Integrating Genomic Data to Build Networks for Proteins and Small Molecules | Computer Science Department at Princeton University

Report ID:

TR-965-13

Authors:

Bell, Ana

Date:

September 2013

Pages:

127

Download Formats:

[PDF]

Abstract:

Advances in high-throughput genome-wide sequencing technologies have generated a massive amount of genomic data. Coupled with the ever-increasing performance of computing technologies, there is potential for a revolution in our knowledge of biology; hence the emergence of computational biology. A key goal of computational biology is to understand and model how biological processes work and to apply this knowledge to resolve complex human diseases. To that end, this thesis represents the work on two separate advances in network-based analysis of the large compendium of genomic data. We apply our knowledge of algorithms to the genomic data available in order to (1) build tissue and development specific gene interaction networks and (2) understand drug action on the molecular level. The difficulties inherent in sequencing and functionally analyzing biologically and economically significant organisms have recently been overcome. Arabidopsis thaliana, a versatile model organism, represents an opportunity to evaluate the predictive power of biological network inference for plant functional genomics. Functional relationship networks are powerful tools that enable rapid investigation of uncharacterized genes. We provide a compendium of functional relationship networks for A. thaliana, leveraging data integration based on microarray, physical and genetic interaction, and literature curation datasets. To our knowledge this is the first work that includes tissue, biological process, and development stage specific networks, each predicting relationships specific to an individual biological context. These networks summarize a large collection of A. thaliana data for biological examination. We found validation in the literature for many of our predicted interactions.

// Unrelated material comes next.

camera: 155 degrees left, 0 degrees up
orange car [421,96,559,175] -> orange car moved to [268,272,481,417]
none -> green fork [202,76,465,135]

Functional networks and network-level pathway models thus represent an accurate and sensitive summary of the processes happening in the cell. In the second part of this thesis, we use these models to understand drug action. We integrate large amounts of heterogeneous data and build pathway-level networks that present interactions between compounds and proteins. We test our methodology in Saccharomyces cerevisiae (yeast). Our two step integration process, where we first predict protein-protein interaction networks for various protein-protein interaction types and then use these networks to predict protein-compound interaction networks, provide detailed insight into how pathway level knowledge can be leveraged to predict compound-level interactions.